### Task instructions
1/ In the passage on status and right-wing populism, at which university is Michael Bang Petersen a political scientist?
2/ Condense the paragraph that begins "Education has emerged as a clear cleavage" in the passage on status and right-wing populism, keeping its main facts.
3/ Carry on the passage on status and right-wing populism from its final sentence.

### Text section

"What is the role of status
discontent in the emergence of right-wing populism? If it does play a key role,
does it matter more where someone stands at any given moment or whether someone
is moving up the ladder or down?
In the struggle for status, Michael Bang Petersen, a political scientist at
Aarhus University, Denmark, and the lead author of “Beyond Populism: The
Psychology of Status-Seeking and Extreme Political Discontent,”
argues:
Education has
emerged as a clear cleavage in addition to more traditional indicators of
social class. The highly educated fare better in a
more globalized world that puts a premium on human capital. Since the 1980s the
highly educated left in the U.S. and elsewhere have been forging alliances
with minority groups (e.g., racial, ethnic and sexual minorities), who also
have been increasing their status in society. This, in turn, pushes those with
lower education or those who feel challenged by the new emerging groups towards
the right.
It is hardly a secret that the white working class has
struggled in recent decades — and clearly many factors play a role — but what
happens to those without the skills and abilities needed to move up the
education ladder to a position of prestige in an increasingly competitive
world?

### Entries supplied
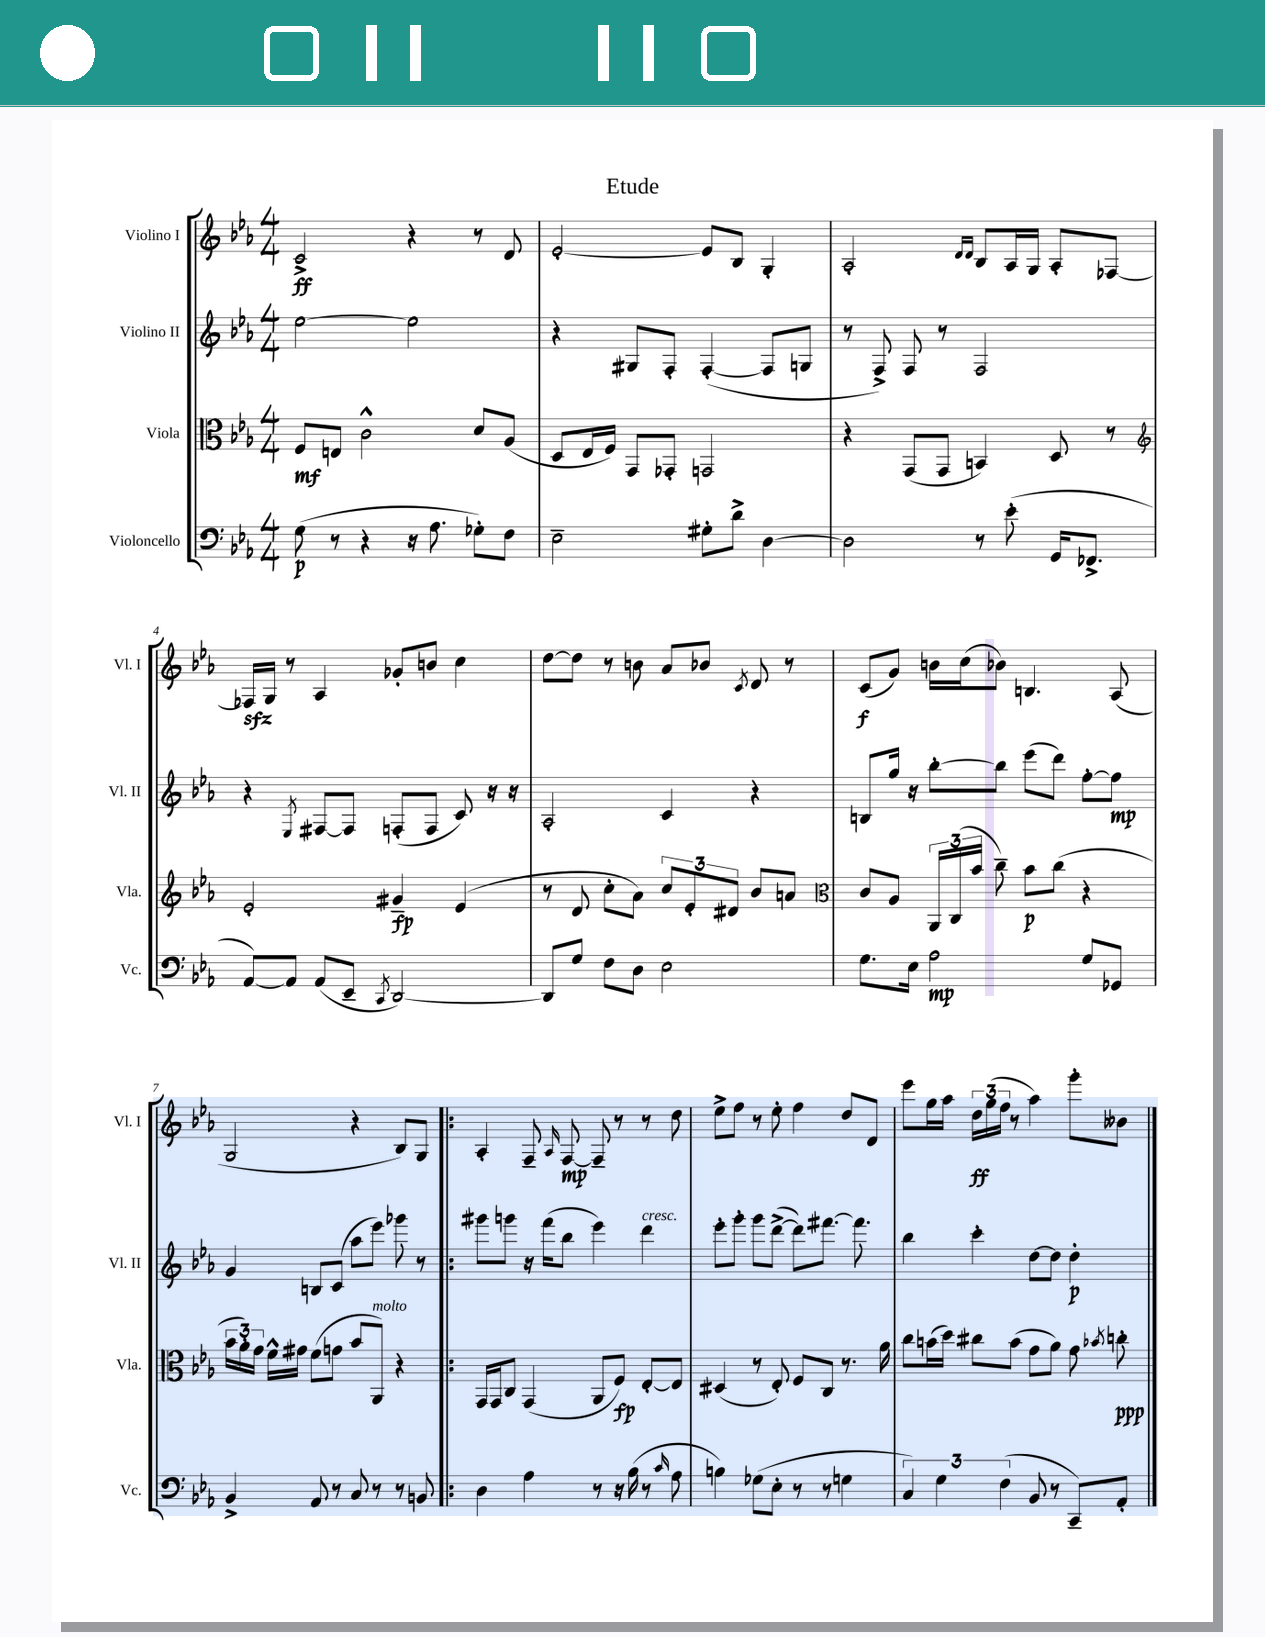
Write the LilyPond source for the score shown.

\header { title = "Etude" }
<<
\new StaffGroup <<
\new Staff = "s0" \with { instrumentName = "Violino I" shortInstrumentName = "Vl. I" } {
    \clef treble \key ees \major \numericTimeSignature \time 4/4
    \autoBeamOff c'2->\ff r4 r8 d'8 |
    ees'2~-. ees'8[ bes8] g4-. |
    aes2-. \grace { d'16[ d'16] } bes8[ aes16 g16] aes8[-. fes8]~ |
    fes16[\sfz g16] r8 aes4 ges'8[-. b'8] c''4 |
    d''8[~ d''8] r8 b'8 aes'8[ bes'8] \acciaccatura { c'8 } d'8 r8 |
    c'8[\f( g'8]) b'16[ c''16( bes'8]) b4. aes8( |
    g2 r4 bes8[) g8] |
    \bar ".|:" aes4-. f8-- \grace { aes16 } f8~\mp f8-- r8 r8 d''8 |
    ees''8[-> f''8] r8 ees''8-. f''4 d''8[ d'8] |
    ees'''8[ g''16 aes''16] \tuplet 3/2 { d''16[\ff g''16( f''16] } r8 aes''4) g'''8[-. beses'8] \bar "|." |
}
\new Staff = "s1" \with { instrumentName = "Violino II" shortInstrumentName = "Vl. II" } {
    \clef treble \key ees \major \numericTimeSignature \time 4/4
    \autoBeamOff ees''2~ ees''2 |
    r4 gis8[ f8]-. f4~-.( f8[ g8] |
    r8 f8->) f8 r8 f2 |
    r4 \acciaccatura { ees8 } fis8[~ fis8] f8[-.( f8] c'8) r16 r16 |
    aes2-. c'4 r4 |
    b8[ g''16] r16 bes''8[~-. bes''8] ees'''8[( d'''8]) f''8[~-. f''8]\mp |
    g'4 b8[ c'8]( aes''8[ ees'''8]) ges'''8 r8 |
    \bar ".|:" gis'''8[ g'''8] r16 f'''16[( bes''8] ees'''4) d'''4^\markup { \italic "cresc." } |
    ees'''8[-. g'''8]-. g'''8[ d'''8]~->( d'''8[) fis'''8.]~ fis'''8. |
    bes''4 c'''4-. d''8[~ d''8] d''4-.\p \bar "|." |
}
\new Staff = "s2" \with { instrumentName = "Viola" shortInstrumentName = "Vla." } {
    \clef alto \key ees \major \numericTimeSignature \time 4/4
    \autoBeamOff f8[\mf e8] c'2-^ d'8[ aes8]( |
    d8[ ees16 f16]) g,8[ ges,8]-. g,2 |
    r4 g,8[( g,8] b,4) d8 r8 |
    \clef treble ees'2-. gis'4--\fp ees'4( |
    r8 d'8 c''8[-. aes'8]) \tuplet 3/2 { c''8[ ees'8-. dis'8] } bes'8[ a'8] |
    \clef alto c'8[ aes8] \tuplet 3/2 { aes,16[ c16( bes'16] } c''8--) bes'8[\p c''8]( r4 |
    \tuplet 3/2 { bes'16[ aes'16-.) g'16] } f'16[-^ gis'16] f'8[( g'8] bes'8[ aes,8]^\markup { \italic "molto" }) r4 |
    \bar ".|:" g,16[ g,16 c8] g,4( aes,8[ f8]\fp) ees8[~-. ees8] |
    dis4( r8 ees8-.) f8[ c8] r8. aes'16 |
    c''8[ b'16( d''16]) cis''8[ b'8]( g'8[ aes'8]) g'8 \acciaccatura { bes'8 } c''8-.\ppp \bar "|." |
}
\new Staff = "s3" \with { instrumentName = "Violoncello" shortInstrumentName = "Vc." } {
    \clef bass \key ees \major \numericTimeSignature \time 4/4
    \autoBeamOff g8\p( r8 r4 r16 aes8. ges8[-.) f8] |
    ees2-- gis8[-. d'8]-> d4~ |
    d2 r8 ees'8-.( g,16[ fes,8.]-> |
    aes,8[~) aes,8] aes,8[( ees,8]-- \acciaccatura { c,8 } d,2~) |
    d,8[ g8] f8[ d8] ees2 |
    g8.[ ees16] aes2\mp g8[ ges,8] |
    bes,4-> aes,8 r8 c8 r8 r8 b,8 |
    \bar ".|:" d4 aes4 r8 r16 bes16( r8 \grace { c'16 } aes8 |
    b4) ges8[( ees8]-. r8 r8 g4 |
    \tuplet 3/2 { c4) g4 f4( } bes,8 r8 c,8[--) aes,8]-. \bar "|." |
}
>>
>>
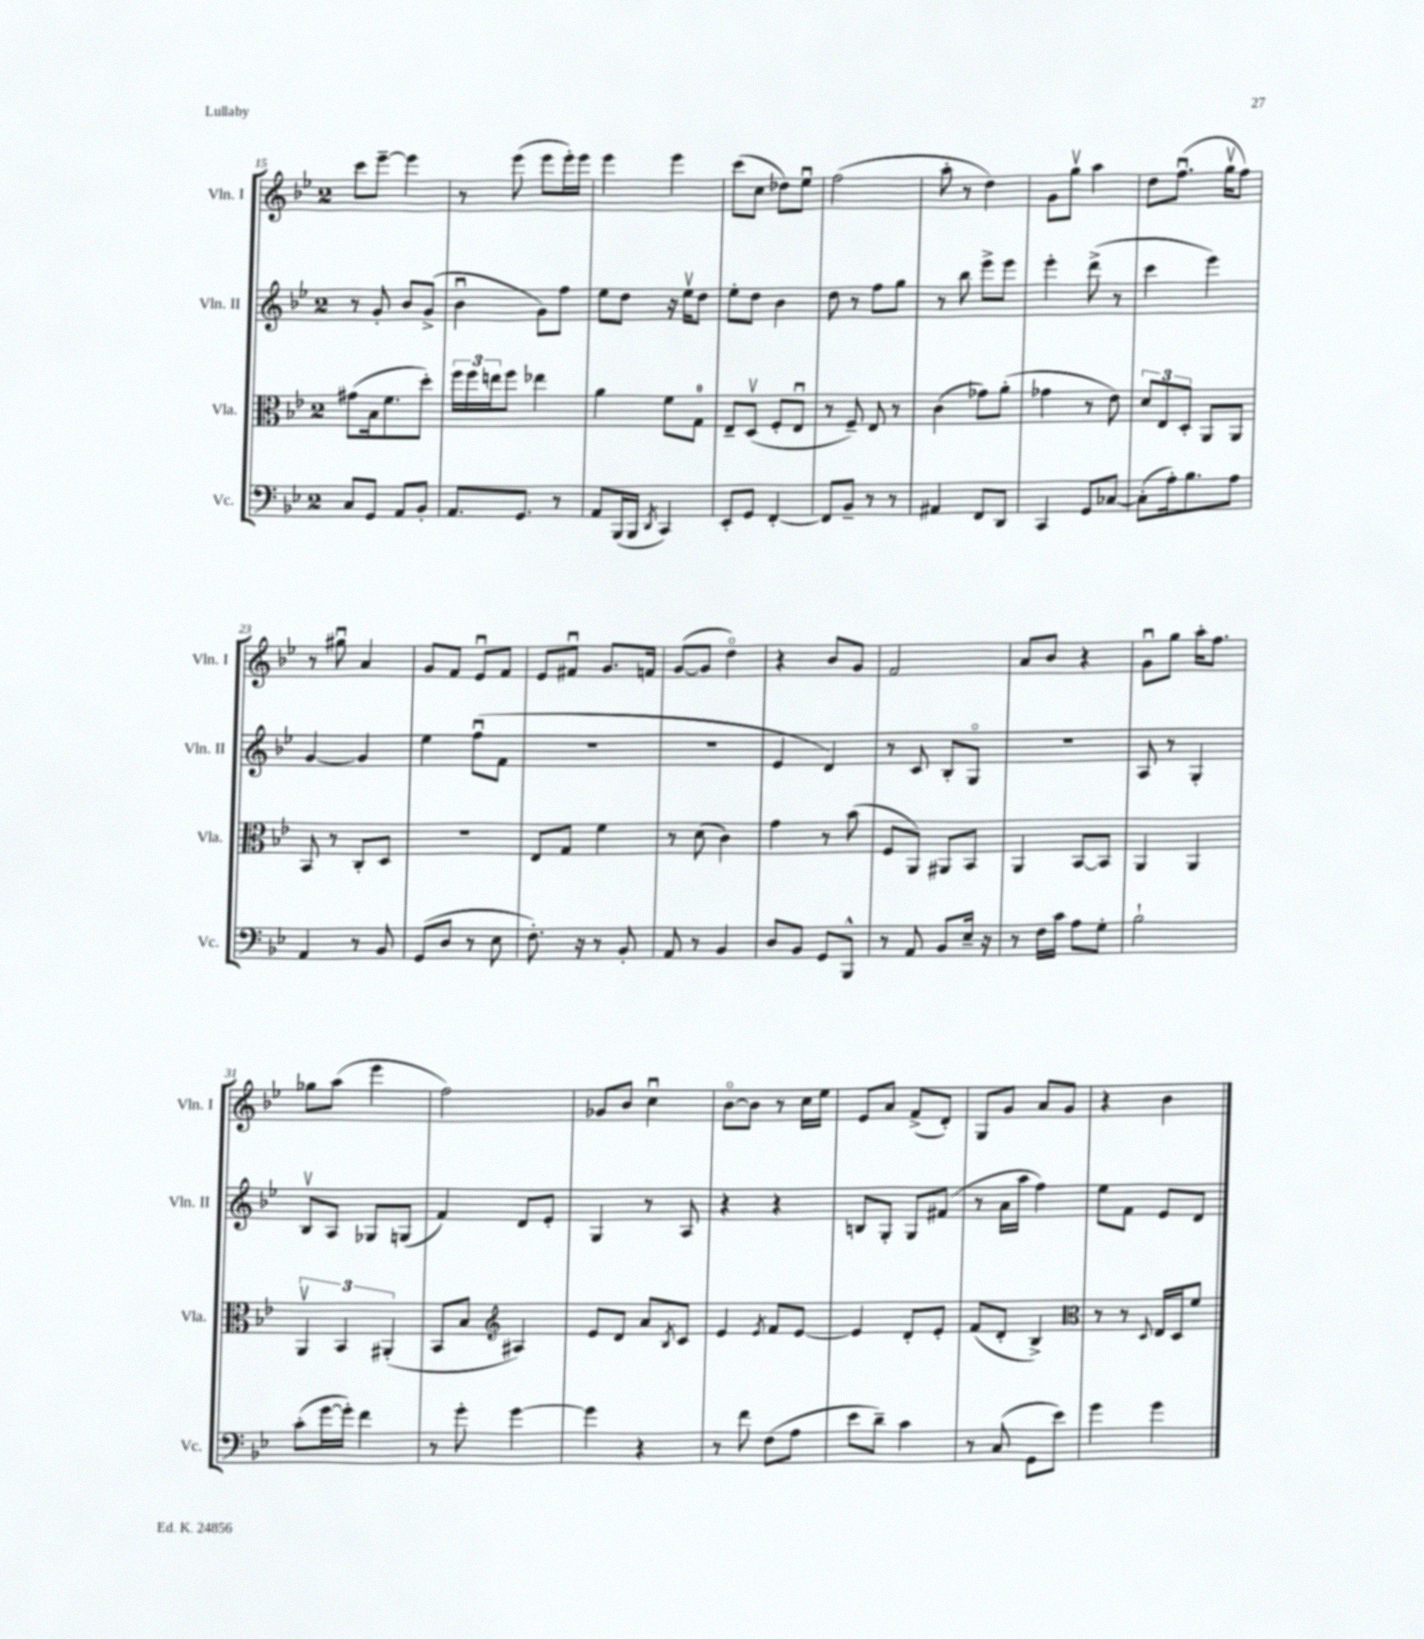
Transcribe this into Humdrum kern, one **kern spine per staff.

**kern	**kern	**kern	**kern
*staff4	*staff3	*staff2	*staff1
*clefF4	*clefC3	*clefG2	*clefG2
*k[b-e-]	*k[b-e-]	*k[b-e-]	*k[b-e-]
*M2/4	*M2/4	*M2/4	*M2/4
8C	(8g#	8r	8ccc
8GG	16B-	8g'	[8eee-~
.	8.f	.	.
8AA	.	8b-	4eee-]
8BB-'	8dd')	(8g^	.
=	=	=	=
8.AA	24ff	4b-u	8r
.	24ff	.	.
.	24ee	.	.
.	8ff	.	(8eee-
8.GG	.	.	.
.	4ee-	8g)	8eee-
8r	.	8ff	16eee-')
.	.	.	16eee-
=	=	=	=
8AA	4a	8ee-	4eee-
(16BBB-	.	8dd	.
16BBB-	.	.	.
8qDD	.	.	.
4CC)	8f	16r	4eee-
.	.	16ee-v	.
.	8G	8dd	.
=	=	=	=
8EE-'	8E-~	8ee-'	(8ccc
8GG	(8Dv	8dd	8cc
[4FF'	8F'	4b-	8dd-)
.	8E-u	.	8ee-u
=	=	=	=
8FF]	8r	8dd	(2ff
8BB-~	8F~)	8r	.
8r	8E-	8ff	.
8r	8r	8gg	.
=	=	=	=
4AA#	(4c	8r	8aa'
.	.	8bb-	8r
8FF	8g-)	8eee-^	4dd)
8DD	(8a'	8eee-	.
=	=	=	=
4CC	4g-	4eee-'	8g
.	.	.	8ggv
8GG	8r	(8ddd^	4aa
[8C-	8e-)	8r	.
=	=	=	=
(8C-']	12d	4ccc	8dd
.	12E-	.	.
16A')	.	.	(8.ffu
.	12D'	.	.
8.B-	.	.	.
.	8AA	4eee-)	.
.	.	.	16ggv
8A	8AA	.	8ff)
=	=	=	=
4AA	8BB-	[4g	8r
.	8r	.	8gg#u
8r	8C'	4g]	4a
8BB-	8D	.	.
=	=	=	=
(8GG	2r	4ee-	8g
8D	.	.	8f
8r	.	(8ffu	8e-u
8E-	.	8f	8f
=	=	=	=
8.F')	8E-	2r	8e-
.	8G	.	8f#u
16r	.	.	.
8r	4f	.	8.g
8BB-'	.	.	.
.	.	.	16f
=	=	=	=
8AA	8r	2r	([8g
8r	(8d	.	8g]
4BB-	4c)	.	4ddo)
=	=	=	=
8D	4g	4e-	4r
8BB-	.	.	.
8GG	8r	4d)	8b-
8BBB-^^	(8b-	.	8g
=	=	=	=
8r	8F	8r	2f
8AA	8AA)	8c	.
8BB-	8AA#	8B-'	.
16E-~	8BB-	8Go	.
16r	.	.	.
=	=	=	=
8r	4AA	2r	8a
16F	.	.	8b-
16c	.	.	.
8A	[8BB-	.	4r
8G'	8BB-]	.	.
=	=	=	=
2B-`	4AA	8A	8gu
.	.	8r	8gg
.	4AA	4G'	16aa'
.	.	.	8.ff
=	=	=	=
(8c'	6AAv	8B-v	8gg-
[16g	.	8A	(8aa
.	6BB-	.	.
16g'])	.	.	.
4f	.	8G-	4eee-
.	(6AA#'	.	.
.	.	(8G	.
=	=	=	=
8r	8BB-	4f)	2ff)
8g'	8B-	.	.
*	*clefG2	*	*
[4g	4A#)	8d	.
.	.	8e-'	.
=	=	=	=
4g]	8e-	4G	8g-
.	8d	.	8b-
4r	8a	8r	4ccu
.	8qB-	.	.
.	8c	8A	.
=	=	=	=
8r	4e-	4r	[8b-o
8f	.	.	8b-]
.	8qe-	.	.
(8F	8f	4r	8r
8A	[8e-	.	16cc
.	.	.	16ee-
=	=	=	=
8e-	4e-]	8B	8e-
8d~)	.	8G'	8a
4c	8d'	8G	(8f^
.	8e-'	(8f#	8d')
=	=	=	=
8r	(8f	8r	8G
(8C	8d'	16a	8g
.	.	16aa	.
8GG	4B-^)	4ff)	8a
8e-)	.	.	8g
=	=	=	=
*	*clefC3	*	*
4g	8r	8ee-	4r
.	8r	8f	.
.	8qqD	.	.
4g	16E-	8e-	4b-
.	16D	.	.
.	8f	8d	.
==	==	==	==
*-	*-	*-	*-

### Task-by-task answers
1/ Aarhus University, Denmark.

2/ Education has become a clear social divide alongside traditional markers of class. The highly educated do better in a globalized world that rewards human capital. Since the 1980s, the highly educated left in the U.S. and elsewhere has allied with minority groups (racial, ethnic and sexual) whose status has also been rising. This pushes people with less education, or who feel challenged by these emerging groups, toward the right.

3/
Petersen’s answer: They have become populism’s frontline
troops.
Over the past six decades, according
to Petersen, there has been a realignment of the parties in respect to their
position as pro-establishment or anti-establishment: “In the 1960s and 1970s
the left was associated with an anti-systemic
stance but this position is now more aligned with the right wing.”
Those trapped in a downward spiral
undergo a devastating experience.
Lea Hartwich, a
social psychologist at the Institute for Migration Research and Intercultural
Studies at Osnabrueck University in Germany, wrote in an email:
Those falling behind face a serious threat to their
self-worth and well-being: Not only are the societal markers of personal worth
and status becoming unattainable but, according to the dominant cultural
narrative of individual responsibility, this is supposedly the result of their
own lack of hard work or merit.
Instead of focusing on the economic system and its elites,
Hartwich continued,
Right-wing populists usually identify what they call liberal
elites in culture, politics and the media as the “enemies of the people.”
Combined with the rejection of marginalized groups like immigrants, this
creates targets to blame for dissatisfaction with one’s personal situation or
the state of society as a whole while leaving a highly unequal economic system
intact. Right-wing populists’ focus on the so-called culture wars, the
narrative that one’s culture is under attack from liberal elites, is very
effective because culture can be an important source of identity and self-worth
for people. It is also effective in organizing political conflicts along
cultural rather than economic lines.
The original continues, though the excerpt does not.